Today we spent much of our time reaching out to a variety of local and national government officials. Since our project spans the gap between e-Government and its constitutional, legislative and regulatory underpinnings, we have a broad range of technical and legal within the government who we need to interview in order to ensure that our recommendations are relevant and actionable. Given our short time frame, it's already remarkable how many meetings we've been able to coordinate at relatively high levels. I know that if the tables were turned, I'd be deleting emails and sending calls to voice mail left and right. Fortunately, that hasn't been the case here.

In parallel, we're developing detailed interview documents that spell out exactly what information we need to get from each stakeholder, and doing our own research via the web to determine what some of the answers are likely to be, and what other answers can be brought from outside the country as global best practices to benefit Kenya. It's massive, but fascinating reading for my inner geek as we compare e-government legislation in Norway, the U.K., Finland, Australia, the U.S., South Korea and others.

OK, enough work talk, here's another piece of local color. Luan, Nimeesh and I had lunch in Nyeri again today, at another second story cafe, this one open air. The heat of the day and omnipresent dust was not enough to erase the enjoyment of drinking in the sights and sounds of this bustling small town. I'm confident that there's no corner like it in the US anywhere - bumper to bumper cars, people milling about, in front of storescape that is devoid of brand names, each one hand painted with the proprietors name above it, none of them busy, but all of them eking out a living. Below the balcony was a man tending a small, crowded coop of chickens, and an even more crowded cardboard box of chickens, which led me to jibe that my colleagues lunch would at the very least be fresh.

A trip to a bank to make the deposit for the group's weekend safari led to an experience with the always flexible closing time. 3:10 can become 3:00 with a kind word, and we walked into an ultra-modern Barclay's Bank which seemed to defy the space and time around it, as if it was a portal to a first world country.

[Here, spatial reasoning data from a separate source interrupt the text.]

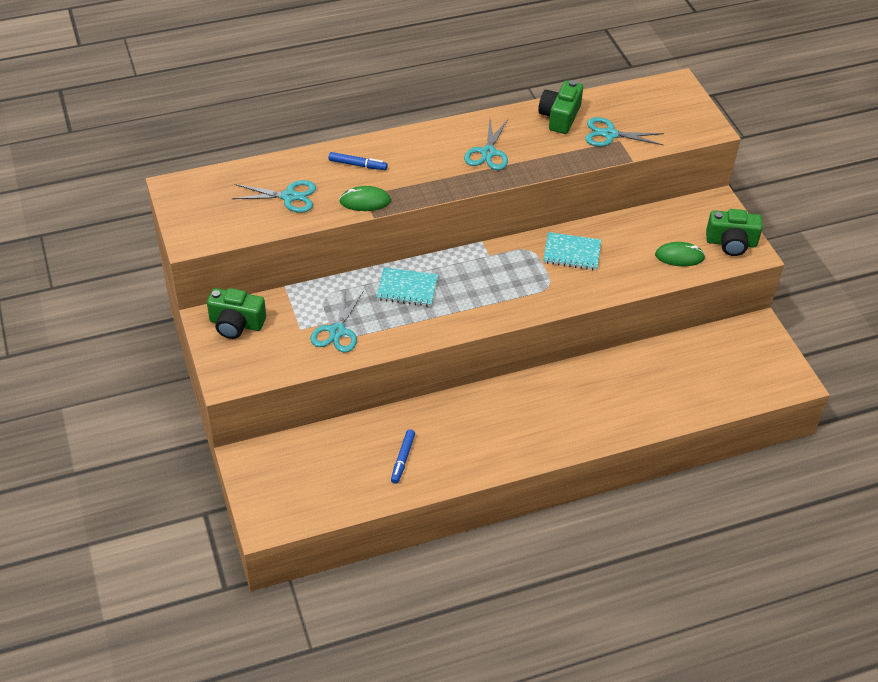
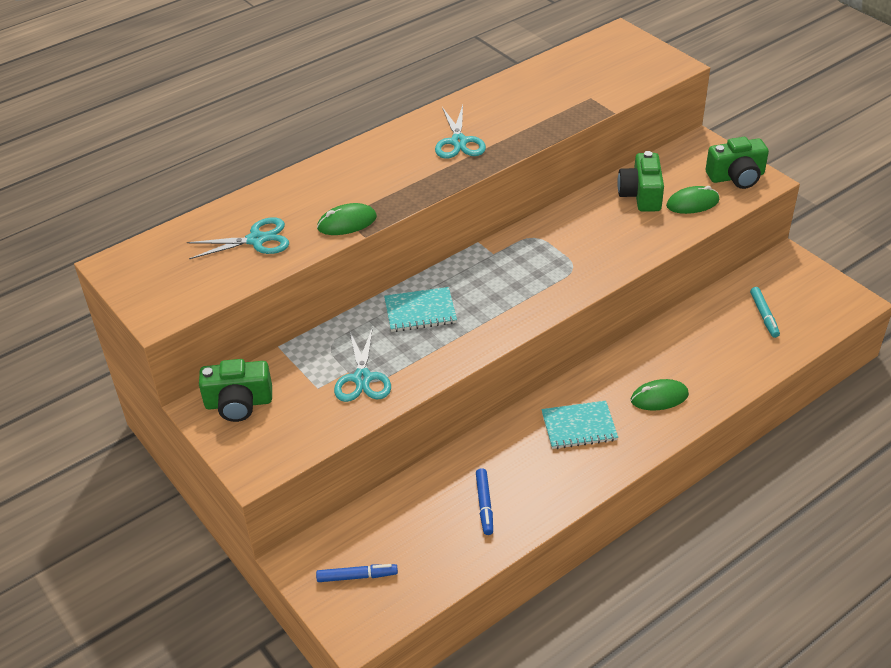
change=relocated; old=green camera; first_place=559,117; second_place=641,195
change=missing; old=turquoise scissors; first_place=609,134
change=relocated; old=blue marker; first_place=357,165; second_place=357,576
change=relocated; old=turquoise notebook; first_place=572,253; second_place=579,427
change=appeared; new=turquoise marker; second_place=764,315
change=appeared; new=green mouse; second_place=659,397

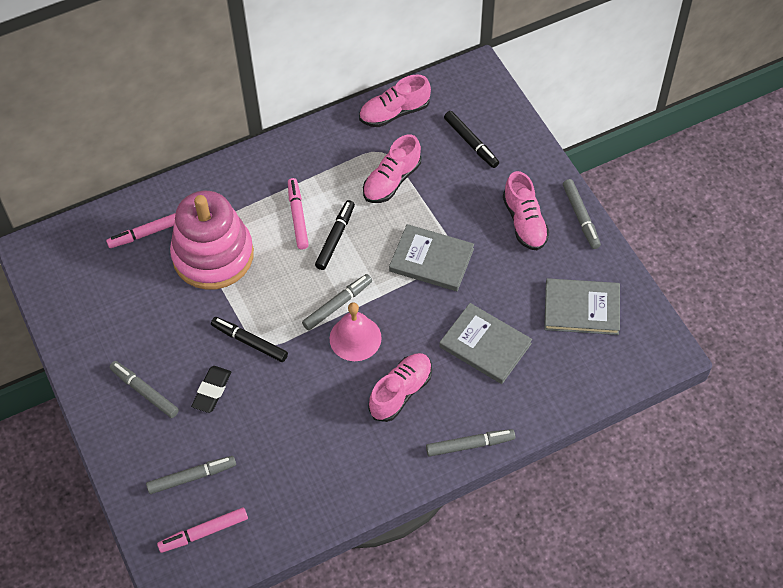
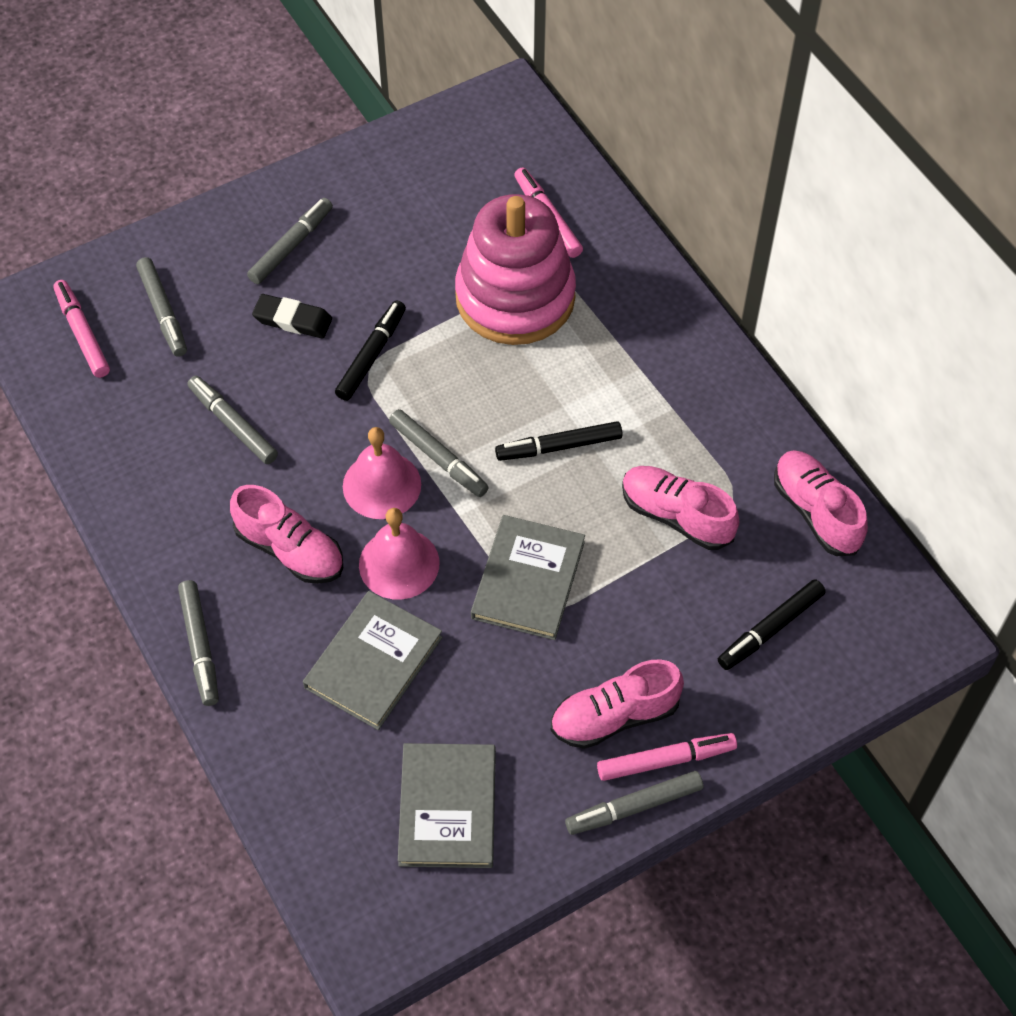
change=relocated; old=pink marker; first_place=298,216; second_place=666,760
change=spun; old=black marker; first_place=335,238; second_place=559,446; degrees=150
change=appeared; new=grey marker; second_place=233,424
change=appeared; new=pink bell; second_place=399,563

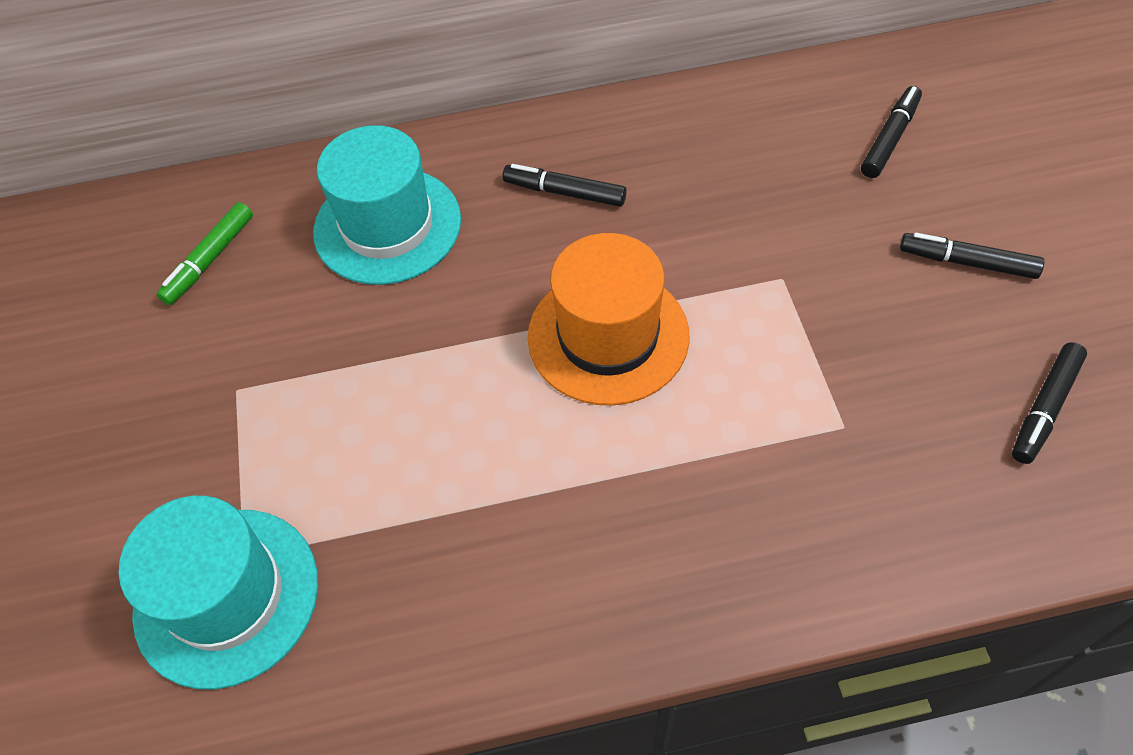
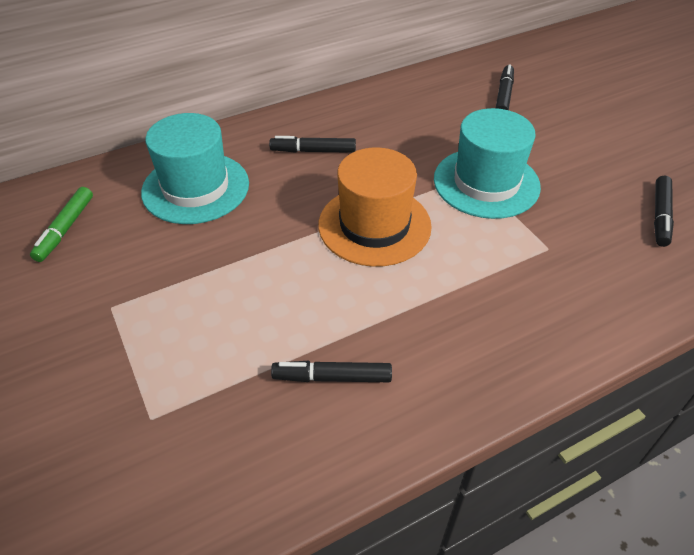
change=relocated; old=black marker; first_place=967,262; second_place=332,377
change=relocated; old=turquoise hat; first_place=227,596; second_place=486,183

The negotiations at the bank took longer than we expected, we had already taken a leisurely lunch, and it was hot, so we decided to grab a cab back instead of walking. For 200 shillings (about $2.50), it seemed a reasonable luxury. My rudimentary Swahili was enough to identify and procure a vehicle (cabs are not marked anywhere in Kenya that I can tell, but certainly not in Nyeri). Fortunately the cardboard on the passenger side floor was sturdy enough to keep my feet from touching the street. As we drove up the main road, I was dismayed to see the driver pull into the Koboil gas station on the corner. I questioned the customer service wisdom of fueling up with a car full of passengers until I glanced over at the driver's side dashboard and realized that it was amazing that we had made it to the gas station, given that the needle was firmly on "E". Sure enough, the driver asked for his fare at this point. He took 100 shillings and put it in his pocket, and gave me back the other 100 shillings to give to the service attendant, enough to buy 1 litre of gasoline. His fuel gauge ever so slightly buoyed by the stop, he ferried us back to the Green Hills front gate. And here's the good part. He then gave me his cell phone number in case I ever needed a cab again in Nyeri. This is to say, that this guy who sits around the center of town waiting for the rarest rarity of a cab fare, so much so that his means of livelihood and transportation stands on the verge of uselessness with vapors so evanescent that the kilometer each way to our hotel would stand a fighting chance of exhausting them, who can spare only one quarter of a gallon of gas at a fill-up, nonetheless has a CELLULAR PHONE which he will fund and maintain even at the risk of disabling his only apparent source of income. I have nothing more to add.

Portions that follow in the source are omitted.